Mumbai's Zona de Tolerancia
Friday, October 20, 2017
Dipti Mehta, October 19, 2017 Vancouver |
I visited my friend Licenciado Felipe Ferrer Junco in the
early 90s to write an article about him
for Vancouver Magazine. At the time Ferrer was the Federal Police Chief in Acapulco.
From the beginning he told me, “I am going to show you everything I do here. But you must remember to be careful in what you write as it could cost me my job,”
He wasn’t kidding. I saw everything even a suspect who was made to talk by fizzing up mineral water and Salsa Búfalo (very hot chili) up his nose.
But the most shocking but at the same time rewarding experience (besides being allowed to shoot off a few rounds on an AK-47) was Ferrer’s very modern interpretation on how women were to be treated.
A lovely young woman in tears was shown into his office. She told Ferrer that she had been raped by a young man who had promised to marry her but now had reneged on his vow and was marrying someone else that coming Saturday. Ferrer asked her to tell her in what church the ceremony was going to be held.
Using some rather nice Mexican epithets I will water down he said, “If that f…..SOB thinks he can get away with this in the sanctuary of a church he is mistaken!”
A few days later (not quite Saturday) Ferrer took me on a tour of the darker side of Acapulco. Mexicans have a neat word for red light district. They call it a “Zona de Tolerancia”.He stopped his car at the infamous Acapulco house of ill-repute called La Huerta and took me inside. Some of the women inside who had loads of makeup reminded me of the famous photograph of a pair of Tijuana prostitutes taken by Cartier- Bresson. Since Ferrer was known in the house by his position of authority we were offered rum cokes.
Cartier-Bresson |
As we left, not far from La Huerta I spotted our jilted woman. I pointed her out and told Felipe, “She is a common whore. And you plan to nab that guy?”
Felipe stopped the car and very seriously (and again using language I cannot place here) said, “Do you think that just because she is a whore that she is not a woman with rights. That man promised to marry her. I am going to put him in jail.”
The Acapulco groom |
This he did. Later Ferrer took me to the local clink and I was able to photograph the young man behind bars who was wearing a rather nice black suit.
The above lesson I learned from my friend the police chief has served me well.
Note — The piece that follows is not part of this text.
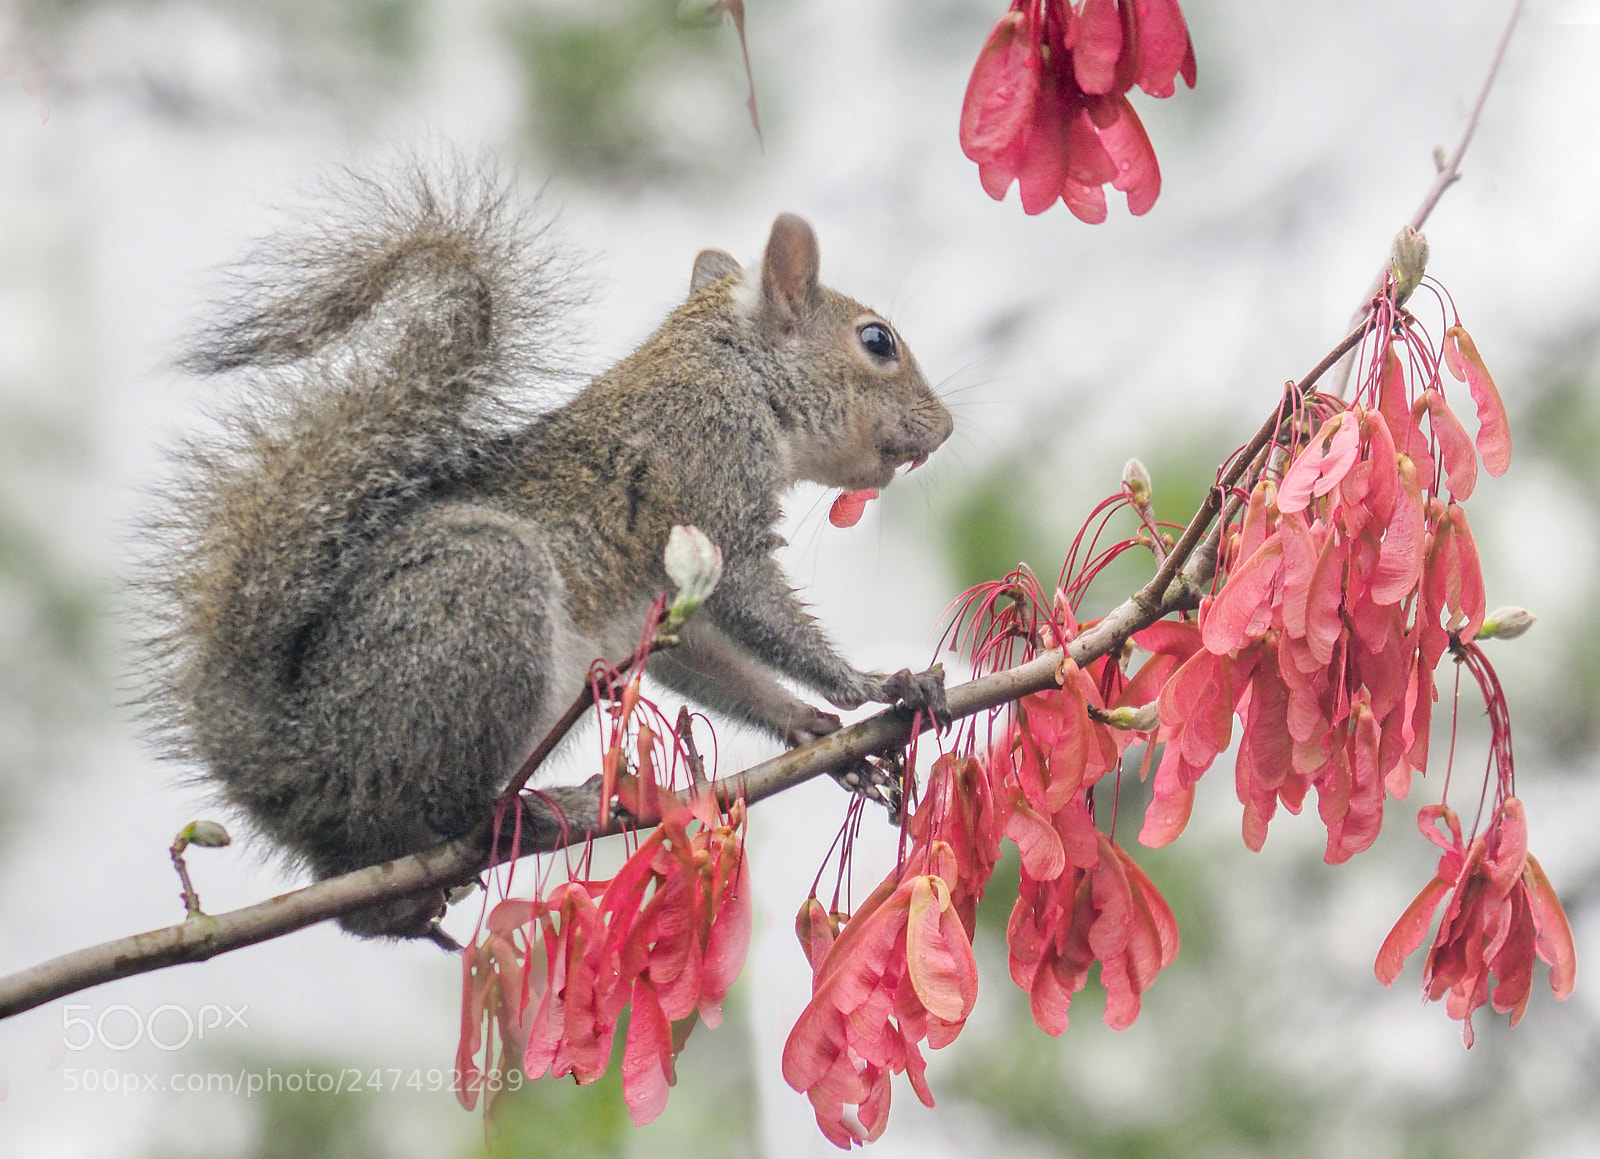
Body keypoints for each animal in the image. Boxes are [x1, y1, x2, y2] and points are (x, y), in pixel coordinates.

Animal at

Not too long ago I photographed some exotic dancers dressed as London Bobbies. The photograph (the only time I ever used a 4x5 camera) was used to decorate the then rather famous strip joint called the Cecil Hotel.
The location for the session was an old warehouse in East Vancouver that reeked of rotting onions but that had a white painted brick wall that was one of the necessary features of our photograph. I had brought a large sheet and draped it over a rope which became the area the women could change into the uniforms. My assistant told me, “Why do they need a changing area? They are strippers and they are used to taking their clothes off.”
Thinking of Felipe I immediately answered, “They are women and we have the obligation to respect them."
The show Honour: Confessions
of a Mumbai Courtesan which opens tonight at the Vancity Culture Lab (an
intimate theatre for such a delicate subject matter) at 8pm deals with many of
the subjects I raised above. The play is written and performed by Dipti Mehta
and directed by Mark Cimigliaro.
I was able to attend a dress rehearsal yesterday Thursday
and I can tell you that this is a play that reveals the travails of young women
in Mumbai (and of course in many other parts of the world) who are pressed into
prostitution by economic, by their parents or simply because they have the
ambition of someday being able to go to New York.
Mehta not only plays the young girl in question but her mother and other nefarious creatures of Falkland Lane.
Somehow the brilliant colours of the set almost compensate for the tragic story revealed in 65 minutes.
This play is part of the ongoing Diwali in BC project that has Encounter (with lovely Indian dancing but again with a serious subject) simultaneously showing at the Cultch’s York Theatre.